Minggu, 17 Agustus 2014

STRATEGI PEMBERDAYAAN MASYARAKAT DESA DI KABUPATEN SERANG



OLEH : DR. H. RACHMAT MAULANA, S.SOS, M.SI
I.              LATAR BELAKANG

1.    Perubahan Paradigma Pembangunan

Pembangunan merupakan proses perubahan menuju peningkatan taraf hidup dan kesejahteraan masyarakat. Seberapa jauh proses pernbangunan tersebut telah mampu menghasilkan perubahan-perubahan yang membawa dampak pada peningkatan taraf hidup dan kesejahteraan masyarakat, diukur dengan inidikator-indikator yang umumnya bersifat ekonomi. Ukuran ekonomi cukup bervariasi, mulai dari penekanan pada “pertumbuhan" sampai yang memperhitungkan "pemerataan". Paradigma pertumbuhan ekonomi dengan asumsi bahwa melalui pembangunan pusat = pusat pertumbuhan ekonomi, akan terjadi proses perembesan ke bawah (trickle down effect) pada kawasan sekitarnya, yang diindikasikan oleh lebarnya perbedaan tingkat pendapatan di antara kelompok masyarakat yang mendiami dua kawasan yang berbeda.
Untuk mengatasi kesenjangan tersebut, maka Iahirlah paradigma pemerataan pembangunan, dengan asumsi bahwa pemerataan pelaksanaan program pembangunan pada semua wilayah akan tercipta pula pemerataan hasil pembangunan, serta mendistribusi kembali hasil-hasil pembangunan dari kawasan pusat pertumbuhan untuk kawasan terbelakang, agar tercipta pemerataan pemanfaatan hasil-hasil pembangunan oleh seluruh lapisan masyarakat. Pergeseran paradigma ini terlihat dari Pelita I dan II yang menempatkan pertumbuhan ekonomi sebagai Trilogi pertama pembangunan, sedang pada pelita III bergeser menjadi pemerataan pembangunan sebagai Trilogi pertama. Ternyata pemerataan pembangunan kurang mewujudkan percepatan pemerataan hasil-hasil pembangunan, yang diindikasikan oleh kemiskinan, kemelaratan, kekumuhan dan ketidak berdayaan dalam menghadapi berbagai tekanan. Hal ini terlihat pada sebagaian besar lapisan masyarakat terutama yang hidup dalam kawasan pedesaan yang terisolasi dan terpencil. Rendahnya tingkat perubahan kondisi kehidupan masyarakat melalui kebijakan pemerataan, melahirkan paradigma pernbangunan yang berpusat pada manusia. Implementasinya tercermin pada program-program yang secara langsung ditujukan kepada masyarakat lapisan bawah, seperti pemenuhan kebutuhan dasar masyarakat (pangan, sandang, papan, kesehatan, pendidikan) maupun program penanggulangan kemiskinan. Kebijakan paradigma pembangunan yang berpusat pada manusia, implementasinya cukup berhasil, walaupun dalam proses yang lambat akibat masih adanya intervensi dan dominasi kekuasaan pemerintah dalam menetapkan prioritas program yang diperuntukkan bagi kepentingan masyarakat. Menguatnya dominasi kekuasaan pemerintah dalam pengelolaan pembangunan, melahirkan paradigma baru pembangunan yakni paradigama pemberdayaan masyarakat. Asumsinya adalah bahwa dipandang perlu mengurangi dominasi kekuasaan pemerintah yang sangat luar biasa dalam berhadapan dengan ketidakberdayaan masyarakat, melalui pengelolaan pembangunan kepada masyarakat, karena kekuasaan pemerintah pada hakekatnya berasal dari kedaulatan rakyat.

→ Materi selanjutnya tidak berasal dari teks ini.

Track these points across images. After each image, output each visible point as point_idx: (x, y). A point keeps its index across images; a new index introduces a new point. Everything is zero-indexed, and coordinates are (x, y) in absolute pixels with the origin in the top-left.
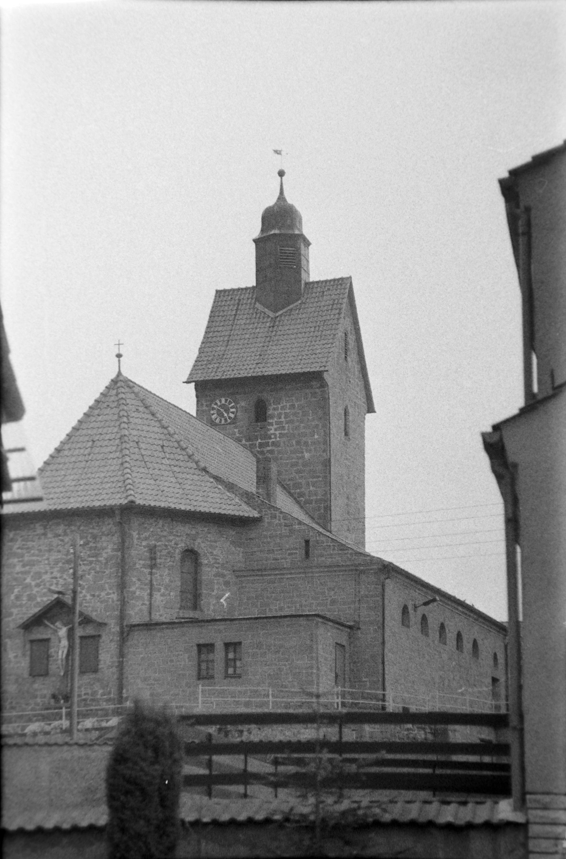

2.    Pendekatan dalam pemberdayaan masyarakat

Daya merupakan kemampuan melakukan sesuatu atau kemampuan bertindak, sedangkan berdaya berarti berkekuatan, bertenaga, berkemampuan memiliki akal/cara untuk mengatasi sesuatu. Pemberdayaan masyarakat dapat diartikan suatu usaha untuk memberikan kekuatan, tenaga, kemampuan, mempunyai akal/cara untuk mengatasi masalah dalam kehidupan masyarakat.
Dalam literatur, pemberdayaan masyarakat dikonsepkan dalam dua makna pokok, yakni : (1) meningkatkan kemampuan masyarakat melalui pelaksanaan berbagai kebijakan kemampuan yang diharapkan dan (2) meningkatkan kemandirian masyarakat melalui pemberian wewenang secara proporsional kepada masyarakat dalam pengambilan keputusan untuk membangun diri dan lingkungannya secara mandiri. Hal ini menunjukkan bahwa upaya pemberdayaan masyarakat berarti memampukan dan memandirikan masyarakat. Implementasi konsepsi pemberdayaan masyarakat dalam kebijakan pembangunan nasional, harus terwujud dalam 3 (tiga) aspek kebijakan utama, yakni : (1) menciptakan suasana atau iklim yang memungkinkan berkembangnya potensi atau daya yang dimiliki masyarakat, baik potensi sumber daya alam maupun potensi sistem nilai tradisional sebagai kearifan lokal yang telah membudaya dalam menata kehidupan masyarakat (2) memperkuat potensi atau daya yang dimiliki masyarakat, baik potensi lokal yang telah membudaya dalam menata kehidupan masyarakat melalui pemberian masukan atau input berupa bantuan dana, pembangunan prasarana dan sarana, baik fisik (jalan, irigasi, listrik) maupun sosial (pendidikan, kesehatan) serta pengembangan lembaga pendanaan, penelitian dan pemasaraan di daerah, dan (3) melindungi melalui pemihakan kepada masyarakat yang lemah untuk mencegah persaingan yang tidak seimbang, dan bukan berarti mengisolasi atau menutupi dari interaksi.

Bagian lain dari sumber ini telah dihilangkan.